Study text

<<<<

Chemical and physical data
- Formula: C_{1950}H_{3157}N_{543}O_{599}S_{7}
- Molar mass: 44017.33 g·mol^{−1}

= Glucarpidase =

Pharmaceutical drug

Glucarpidase (Voraxaze) is a medication used for the treatment of elevated levels of methotrexate (defined as 1 micromol/L) during treatment of cancer patients who have impaired kidney function (and thus cannot reduce the drug to safe levels sufficiently after the drug has been given). Glucarpidase is an enzyme that inactivates methotrexate rapidly after injection. Because this agent reduces systemic levels of methotrexate and could therefore interfere with efficacy, it is not recommended for use in patients with normal or only slightly impaired kidney function or in whom serum levels are normal. The main antidote for methotrexate overdoses prior to the approval of this drug were high doses of folinic acid. However, this agent was not always sufficient at preventing kidney failure due to methotrexate. Glucarpidase also degrades folinic acid so the two should not be used together (within two hours of one another).

>>>>

Supplied material
<<<<

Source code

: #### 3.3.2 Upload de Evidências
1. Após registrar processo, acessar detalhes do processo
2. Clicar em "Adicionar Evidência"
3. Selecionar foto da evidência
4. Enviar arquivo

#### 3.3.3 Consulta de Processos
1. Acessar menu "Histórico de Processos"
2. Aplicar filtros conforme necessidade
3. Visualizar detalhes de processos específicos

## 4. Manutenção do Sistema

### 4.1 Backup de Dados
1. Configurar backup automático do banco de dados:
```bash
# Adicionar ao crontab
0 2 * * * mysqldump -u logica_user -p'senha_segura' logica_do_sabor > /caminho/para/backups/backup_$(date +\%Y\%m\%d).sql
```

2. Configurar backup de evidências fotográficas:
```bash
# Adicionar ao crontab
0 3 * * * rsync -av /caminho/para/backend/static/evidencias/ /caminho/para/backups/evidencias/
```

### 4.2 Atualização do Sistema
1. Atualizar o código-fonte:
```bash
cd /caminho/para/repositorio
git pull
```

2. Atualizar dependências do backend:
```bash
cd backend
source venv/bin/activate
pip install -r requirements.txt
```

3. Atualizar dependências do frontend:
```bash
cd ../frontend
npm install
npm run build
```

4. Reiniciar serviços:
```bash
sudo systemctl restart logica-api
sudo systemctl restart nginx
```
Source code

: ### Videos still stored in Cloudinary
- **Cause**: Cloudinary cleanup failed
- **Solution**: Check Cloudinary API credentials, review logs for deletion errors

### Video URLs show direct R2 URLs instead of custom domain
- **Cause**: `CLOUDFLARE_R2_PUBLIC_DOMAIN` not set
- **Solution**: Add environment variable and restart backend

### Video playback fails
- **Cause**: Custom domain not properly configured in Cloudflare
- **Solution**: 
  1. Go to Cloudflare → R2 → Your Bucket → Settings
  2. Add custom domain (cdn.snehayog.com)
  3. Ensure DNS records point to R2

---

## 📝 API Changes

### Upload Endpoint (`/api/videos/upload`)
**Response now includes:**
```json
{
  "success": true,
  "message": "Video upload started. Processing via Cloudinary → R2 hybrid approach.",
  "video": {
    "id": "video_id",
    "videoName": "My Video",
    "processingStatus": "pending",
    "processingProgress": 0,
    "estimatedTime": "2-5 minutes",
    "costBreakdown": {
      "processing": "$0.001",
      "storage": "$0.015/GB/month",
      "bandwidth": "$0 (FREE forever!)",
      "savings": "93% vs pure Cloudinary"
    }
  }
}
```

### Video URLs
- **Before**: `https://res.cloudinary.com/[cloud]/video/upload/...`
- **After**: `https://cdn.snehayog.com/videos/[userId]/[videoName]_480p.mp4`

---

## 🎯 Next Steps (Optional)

>>>>

Prompt A
Which chemical elements appear in the formula in the glucarpidase article, and how many atoms of each does it give?
Prompt B
Write the next part of the glucarpidase article, starting after its final sentence about not using folinic acid within two hours.

Response A
- Carbon (C): 1950
- Hydrogen (H): 3157
- Nitrogen (N): 543
- Oxygen (O): 599
- Sulfur (S): 7

Response B
Glucarpidase, a recombinant form of the bacterial enzyme carboxypeptidase G2 converts methotrexate into glutamate and 2,4-diamino-N(10)-methylpteroic acid. These are generally much less toxic and are excreted largely by the liver. One case series in children has found that high-dose methotrexate therapy can be resumed after an instance of methotrexate-induced acute kidney injury successfully treated with glucarpidase.

Adverse effects include mild and include numbness, tingling, flushing, nausea, vomiting, itching, and headache.

==Society and culture==
=== Legal status ===
In November 2021, the Committee for Medicinal Products for Human Use (CHMP) of the European Medicines Agency (EMA) adopted a positive opinion, recommending the granting of a marketing authorization under exceptional circumstances for the medicinal product Voraxaze, intended to reduce toxic plasma methotrexate concentration. The applicant for this medicinal product is SERB SAS. Glucarpidase was approved for medical use in the European Union in January 2022.